Recently, researchers at DeepMind have proposed manipulation-independent representations (MIR) to support successful imitation of behaviors demonstrated by previously unseen manipulator morphologies using only visual observations.
Imitation learning is a powerful tool for robotic learning tasks where specifying a reinforcement learning (RL) reward is not possible or where the exploration problem is challenging.
Imitation derives a policy from collecting first-person action-state trajectories. However, we humans and the other animals imitate by observing behavior, understanding its perceived effect on the state of the environment, and finding out what actions our body can perform to reach a similar outcome.
Imitation learning involves implicitly giving a robotic entity prior information about the world by mimicking human behavior. These methods can be linked to cloning or inverse reinforcement learning. Therefore, such techniques make it possible to increase the efficiency of robots and their interaction capacities with humans while decreasing the cost of learning new skills.
The team was inspired by the idea of a robotic manipulator imitating any visually-demonstrated behavior of arbitrary complexity. In this work, the researchers explore the possibility of third-person visual imitation of manipulation trajectories, only from vision and without access to actions.
The proposed Manipulation-Independent Representations
Firstly, the team demonstrates how to imitate unconstrained manipulation trajectories executed by previously unknown manipulators and learn pixel-based representations that produce the correct information for a cross-embodiment trajectory tracking agent.
The introduced imitation method has two primary phases:
- Learning a MIR space.
- Cross-embodiment visual imitation through RL using the pre-trained MIR space.
To support imitation from unseen manipulator trajectories, the team distinguished three main properties of the desired MIR space:
- Cross-domain alignment: The researchers trained a shared embedding space designed to close the significant domain gaps amongst trajectories to obtain cross-domain alignment.

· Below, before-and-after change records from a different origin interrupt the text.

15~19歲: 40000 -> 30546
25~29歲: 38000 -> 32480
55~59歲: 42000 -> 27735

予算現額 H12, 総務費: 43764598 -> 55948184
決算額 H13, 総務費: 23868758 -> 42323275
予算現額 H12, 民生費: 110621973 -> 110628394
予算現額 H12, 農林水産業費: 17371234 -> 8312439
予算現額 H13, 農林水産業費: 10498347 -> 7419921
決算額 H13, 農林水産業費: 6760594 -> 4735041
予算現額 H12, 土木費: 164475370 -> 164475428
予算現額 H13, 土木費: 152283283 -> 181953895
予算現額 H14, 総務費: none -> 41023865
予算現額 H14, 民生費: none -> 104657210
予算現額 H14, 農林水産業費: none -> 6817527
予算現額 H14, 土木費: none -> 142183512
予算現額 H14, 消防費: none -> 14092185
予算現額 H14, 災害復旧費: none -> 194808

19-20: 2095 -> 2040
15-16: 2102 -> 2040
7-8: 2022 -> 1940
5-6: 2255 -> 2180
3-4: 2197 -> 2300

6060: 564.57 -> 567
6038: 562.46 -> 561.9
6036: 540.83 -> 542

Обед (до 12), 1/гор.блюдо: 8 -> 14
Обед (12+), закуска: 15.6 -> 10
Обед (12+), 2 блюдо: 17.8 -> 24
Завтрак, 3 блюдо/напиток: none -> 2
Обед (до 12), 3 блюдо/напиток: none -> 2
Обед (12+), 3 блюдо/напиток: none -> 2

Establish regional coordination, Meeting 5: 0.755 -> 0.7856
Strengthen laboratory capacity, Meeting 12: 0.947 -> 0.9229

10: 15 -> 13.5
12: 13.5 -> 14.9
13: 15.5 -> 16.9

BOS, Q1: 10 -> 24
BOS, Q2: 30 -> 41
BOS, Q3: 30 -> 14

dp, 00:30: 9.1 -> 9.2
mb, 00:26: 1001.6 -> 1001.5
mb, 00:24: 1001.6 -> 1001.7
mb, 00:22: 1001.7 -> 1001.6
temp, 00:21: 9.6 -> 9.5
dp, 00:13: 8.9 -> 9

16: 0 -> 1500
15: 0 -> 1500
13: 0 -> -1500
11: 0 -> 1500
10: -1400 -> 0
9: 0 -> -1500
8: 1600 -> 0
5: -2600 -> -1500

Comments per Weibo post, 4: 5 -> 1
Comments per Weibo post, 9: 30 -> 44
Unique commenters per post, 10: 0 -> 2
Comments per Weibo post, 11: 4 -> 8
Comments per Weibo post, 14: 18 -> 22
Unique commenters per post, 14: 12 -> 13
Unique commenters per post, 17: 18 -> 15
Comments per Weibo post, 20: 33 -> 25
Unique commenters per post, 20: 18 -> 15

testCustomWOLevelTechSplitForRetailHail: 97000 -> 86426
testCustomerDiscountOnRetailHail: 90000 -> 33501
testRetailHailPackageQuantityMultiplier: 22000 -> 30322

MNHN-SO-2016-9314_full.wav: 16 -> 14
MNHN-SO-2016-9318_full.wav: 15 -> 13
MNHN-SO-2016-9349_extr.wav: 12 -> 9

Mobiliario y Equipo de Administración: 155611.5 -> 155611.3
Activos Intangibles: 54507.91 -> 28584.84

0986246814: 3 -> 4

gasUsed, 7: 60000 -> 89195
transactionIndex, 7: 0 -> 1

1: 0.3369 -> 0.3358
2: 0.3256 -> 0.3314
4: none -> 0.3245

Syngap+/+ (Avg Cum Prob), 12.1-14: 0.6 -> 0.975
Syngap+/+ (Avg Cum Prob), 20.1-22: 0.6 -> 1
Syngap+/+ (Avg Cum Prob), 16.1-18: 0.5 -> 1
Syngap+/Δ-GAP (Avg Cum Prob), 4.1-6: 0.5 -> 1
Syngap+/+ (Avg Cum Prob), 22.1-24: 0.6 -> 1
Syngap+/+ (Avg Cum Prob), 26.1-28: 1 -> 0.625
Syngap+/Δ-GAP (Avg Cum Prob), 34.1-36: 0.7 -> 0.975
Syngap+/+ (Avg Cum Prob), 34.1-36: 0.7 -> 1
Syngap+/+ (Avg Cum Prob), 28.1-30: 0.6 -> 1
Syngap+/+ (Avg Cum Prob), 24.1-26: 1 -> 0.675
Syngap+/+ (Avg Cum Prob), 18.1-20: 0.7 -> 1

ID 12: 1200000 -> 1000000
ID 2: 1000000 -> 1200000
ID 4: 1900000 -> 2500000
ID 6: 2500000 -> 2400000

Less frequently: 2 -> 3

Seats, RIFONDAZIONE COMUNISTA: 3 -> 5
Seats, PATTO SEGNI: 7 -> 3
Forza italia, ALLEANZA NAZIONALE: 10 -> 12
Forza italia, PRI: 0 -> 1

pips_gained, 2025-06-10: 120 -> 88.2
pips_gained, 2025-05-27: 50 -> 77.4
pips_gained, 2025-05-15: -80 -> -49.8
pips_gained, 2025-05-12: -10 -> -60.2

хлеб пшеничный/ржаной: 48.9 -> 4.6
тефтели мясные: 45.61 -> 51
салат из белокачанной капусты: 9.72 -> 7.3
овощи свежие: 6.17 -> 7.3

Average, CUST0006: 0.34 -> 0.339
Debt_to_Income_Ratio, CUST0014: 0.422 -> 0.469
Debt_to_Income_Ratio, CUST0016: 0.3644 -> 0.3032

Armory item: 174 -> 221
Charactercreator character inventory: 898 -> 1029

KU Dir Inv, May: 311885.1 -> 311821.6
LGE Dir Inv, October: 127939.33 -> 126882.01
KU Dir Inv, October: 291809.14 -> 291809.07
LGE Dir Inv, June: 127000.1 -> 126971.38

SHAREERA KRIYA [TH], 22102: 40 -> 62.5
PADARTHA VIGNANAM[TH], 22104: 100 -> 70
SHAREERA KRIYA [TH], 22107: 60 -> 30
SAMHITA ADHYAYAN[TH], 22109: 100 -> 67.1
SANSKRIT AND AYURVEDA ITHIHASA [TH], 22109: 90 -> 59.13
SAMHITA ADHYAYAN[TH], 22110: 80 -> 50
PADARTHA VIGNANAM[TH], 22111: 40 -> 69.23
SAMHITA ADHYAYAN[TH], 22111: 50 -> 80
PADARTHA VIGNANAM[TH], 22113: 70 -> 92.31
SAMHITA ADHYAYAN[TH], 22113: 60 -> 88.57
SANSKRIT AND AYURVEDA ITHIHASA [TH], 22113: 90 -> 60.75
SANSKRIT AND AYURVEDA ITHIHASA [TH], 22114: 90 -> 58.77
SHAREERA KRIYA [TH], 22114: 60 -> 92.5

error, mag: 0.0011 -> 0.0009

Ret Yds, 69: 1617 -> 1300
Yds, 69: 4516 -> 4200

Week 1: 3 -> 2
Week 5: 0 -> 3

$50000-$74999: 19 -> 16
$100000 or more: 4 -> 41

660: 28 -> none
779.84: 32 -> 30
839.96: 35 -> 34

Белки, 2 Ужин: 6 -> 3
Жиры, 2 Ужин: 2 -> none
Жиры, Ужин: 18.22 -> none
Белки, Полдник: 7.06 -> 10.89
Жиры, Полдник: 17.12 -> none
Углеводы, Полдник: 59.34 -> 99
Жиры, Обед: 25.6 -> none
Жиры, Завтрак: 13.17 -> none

- Temporal smoothness: The team proposed a Temporally-Smooth Contrastive Network (TSCN) to secure the temporal smoothness. They also used a loss function to drive the learned representations to be more temporally smooth and include opposing pairs to improve the alignment quality.
- Suitability for RL: The team used several domain randomization levels in their simulated environments to make the representation actionable. This helped the representation focus on the actual change in the environment and capture the rough position and properties of a manipulator.
The team conducted experiments on eight environments and scenarios ( Canonical Simulation, Invisible Arm, Arm Randomized, Domain Randomized, Jaco Hand, Real Robot, Pick-up Stick, and Human Hand) to evaluate its performance on unconstrained manipulation trajectories imitation through unknown manipulators. They also examined MIR with baseline methods such as naive Goal Conditioned Policies (GCP) and Temporal Distance.
On evaluating, MIR achieved the best performance across all test domains. It significantly boostedJaco Hand performance on stacking success and excellently imitated the simulated Jaco Hand and Invisible Arm on lifting, with a 100 percent score.
This study demonstrates the importance of visual imitation representation in visual imitation and validates manipulation-independent representations (MIR) for successful cross embodiment visual imitation.